Epidemiology only notes correlation, not causation, and often doesn’t control for other potentially significant factors (an example – heart disease also correlates positively with TV watching, but it is more like that other factors present in a heavy TV-watching lifestyle are causative, not the watching the TV).
Epidemiology is a useful science for developing hypotheses, but definitely not health policy. Remember, epidemiology is what got us the upside-down, misguided and downright unhealthy heath advice we’ve heard non-stop in the media every day for the past few decades. Well-designed intervention studies are more appropriate if one wants to prove causation.
As for me, I tend to put more stock in historical and anthropological data than epidemiology. Our stone age ancestors (who share just about the same physiology with us) had a diet found in nature which didn’t include industrial fats and oils.
I tend to agree with you that historical and anthropological data are the keys. Indeed, if our ancestors didn’t eat it we ought not eat it either.

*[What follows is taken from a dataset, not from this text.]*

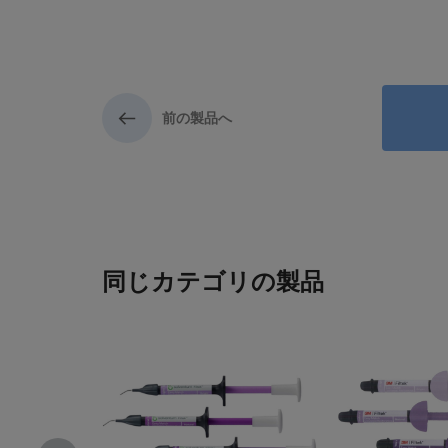
前の製品へ
同じカテゴリの製品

Yet, at the same time, I value clinical research that’s well performed. And it’s interesting to me when that research mirrors what anthropological data hold to be true.
Interestingly, in many of the heart and health studies that led the public to low fat living, the data was largely misinterpreted rather than being blatantly false. For example at the time that Jane Brody and other nutritionists blamed the egg as being dangerous to consume, not a single study at that time had confirmed it; rather, it was a misinterpretation of data.